In Chinese Buddhism, the "Vajrasattva Hundred Syllable Mantra" (Chinese: 金剛薩埵百字明咒; pinyin: Jīngāngsàduǒ bǎizì zhòu) is recited and practiced by monastics during esoteric rituals that have tantric elements. One example is the Yujia Yankou rite (Chinese: 瑜伽焰口; pinyin: Yújiā Yànkou; lit “Yoga Flaming Mouth”), which is commonly conducted as a part of regular temple services in order to facilitate the spiritual nourishment and liberation of hungry ghosts as well as to prolong the lifespans of the living and avert disasters.

=== In Tibetan Buddhism ===

The 100-syllable mantra of Vajrasattva in Rañjana and Tibetan scripts

In Tibetan Vajrayana Buddhist practice, Vajrasattva is used in the Ngondro, or preliminary practices, in order to purify the mind's defilements, prior to undertaking more advanced tantric techniques. The yik gya, the "Hundred Syllable Mantra" supplication of Vajrasattva, approaches universality in the various elementary Ngondro sadhana for sadhakas of all Mantrayana and Sarma schools bar the Bonpo. The pronunciation and orthography differ between lineages.

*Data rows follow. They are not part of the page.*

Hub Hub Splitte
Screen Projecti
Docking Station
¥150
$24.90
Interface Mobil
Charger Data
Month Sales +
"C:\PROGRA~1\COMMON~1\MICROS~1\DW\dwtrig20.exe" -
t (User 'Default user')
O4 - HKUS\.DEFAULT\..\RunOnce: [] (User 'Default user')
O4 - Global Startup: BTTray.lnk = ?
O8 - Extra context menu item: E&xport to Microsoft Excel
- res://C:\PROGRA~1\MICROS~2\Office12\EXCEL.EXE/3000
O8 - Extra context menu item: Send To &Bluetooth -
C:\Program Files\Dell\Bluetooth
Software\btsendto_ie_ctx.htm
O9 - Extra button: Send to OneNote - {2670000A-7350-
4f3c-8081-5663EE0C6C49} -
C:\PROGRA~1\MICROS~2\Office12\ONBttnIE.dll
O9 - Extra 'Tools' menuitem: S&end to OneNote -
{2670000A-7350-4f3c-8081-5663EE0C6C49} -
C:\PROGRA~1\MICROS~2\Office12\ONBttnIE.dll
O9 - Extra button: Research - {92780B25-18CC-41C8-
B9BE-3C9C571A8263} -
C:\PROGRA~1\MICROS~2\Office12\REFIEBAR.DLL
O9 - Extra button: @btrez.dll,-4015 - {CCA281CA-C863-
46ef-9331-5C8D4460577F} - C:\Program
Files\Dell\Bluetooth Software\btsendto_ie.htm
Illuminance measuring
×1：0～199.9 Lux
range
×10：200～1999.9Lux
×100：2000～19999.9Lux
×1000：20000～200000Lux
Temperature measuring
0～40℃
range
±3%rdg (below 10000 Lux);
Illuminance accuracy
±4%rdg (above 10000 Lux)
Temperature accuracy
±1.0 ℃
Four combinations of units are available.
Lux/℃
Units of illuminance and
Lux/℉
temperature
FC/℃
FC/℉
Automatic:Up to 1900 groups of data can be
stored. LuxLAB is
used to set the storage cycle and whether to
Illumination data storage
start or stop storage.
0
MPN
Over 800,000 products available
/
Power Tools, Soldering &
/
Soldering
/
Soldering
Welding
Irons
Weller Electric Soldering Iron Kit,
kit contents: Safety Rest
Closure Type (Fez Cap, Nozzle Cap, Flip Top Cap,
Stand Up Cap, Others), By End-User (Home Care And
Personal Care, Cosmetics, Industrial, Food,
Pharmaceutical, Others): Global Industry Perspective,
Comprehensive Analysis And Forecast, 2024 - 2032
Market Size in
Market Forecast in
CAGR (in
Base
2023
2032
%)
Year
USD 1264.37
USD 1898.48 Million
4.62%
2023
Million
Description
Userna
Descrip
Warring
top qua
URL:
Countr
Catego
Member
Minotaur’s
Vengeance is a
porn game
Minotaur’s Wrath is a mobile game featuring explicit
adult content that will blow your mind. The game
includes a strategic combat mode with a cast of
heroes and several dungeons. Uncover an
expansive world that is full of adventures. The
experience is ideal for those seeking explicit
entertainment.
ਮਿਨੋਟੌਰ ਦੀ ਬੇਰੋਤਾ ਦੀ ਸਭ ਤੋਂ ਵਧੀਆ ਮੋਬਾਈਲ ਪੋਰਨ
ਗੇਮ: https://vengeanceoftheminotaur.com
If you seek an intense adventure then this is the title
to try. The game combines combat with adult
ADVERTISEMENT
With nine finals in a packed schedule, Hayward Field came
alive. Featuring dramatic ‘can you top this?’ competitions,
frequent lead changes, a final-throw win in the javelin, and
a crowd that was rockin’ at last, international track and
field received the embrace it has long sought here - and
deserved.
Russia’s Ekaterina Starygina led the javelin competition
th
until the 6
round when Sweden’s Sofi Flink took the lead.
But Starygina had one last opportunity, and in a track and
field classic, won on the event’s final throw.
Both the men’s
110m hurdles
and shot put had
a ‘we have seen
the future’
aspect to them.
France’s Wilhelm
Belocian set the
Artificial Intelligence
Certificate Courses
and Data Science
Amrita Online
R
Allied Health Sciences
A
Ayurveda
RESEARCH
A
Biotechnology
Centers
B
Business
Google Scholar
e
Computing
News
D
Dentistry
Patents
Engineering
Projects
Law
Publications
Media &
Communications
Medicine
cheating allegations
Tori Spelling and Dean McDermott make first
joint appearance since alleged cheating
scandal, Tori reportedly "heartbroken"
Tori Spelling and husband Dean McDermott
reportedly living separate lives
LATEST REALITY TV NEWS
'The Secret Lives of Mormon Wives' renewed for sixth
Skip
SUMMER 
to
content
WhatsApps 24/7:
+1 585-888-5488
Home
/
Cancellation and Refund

The evocation of the Hundred Syllable Vajrasattva Mantra in the Vajrayana lineage of Jigme Lingpa's (1729–1798) ngondro from the Longchen Nyingtig displays Sanskrit-Tibetan hybridization. Such textual and dialectical diglossia (Sanskrit: dvaibhāṣika) is evident from the earliest transmission of tantra into the region, where the original Sanskrit phonemes and lexical items are often orthographically rendered in the Tibetan, rather than the comparable indigenous terms (Davidson, 2002). Though Jigme Lingpa did not compose the Hundred Syllable Mantra, his scribal style bears a marked similarity to it as evidenced by his biographies (Gyatso, 1998). Jigme Lingpa as pandit, which in the Himalayan context denotes an indigenous Tibetan versed in Sanskrit, often wrote in a hybridized Sanskrit-Tibetan diglossia.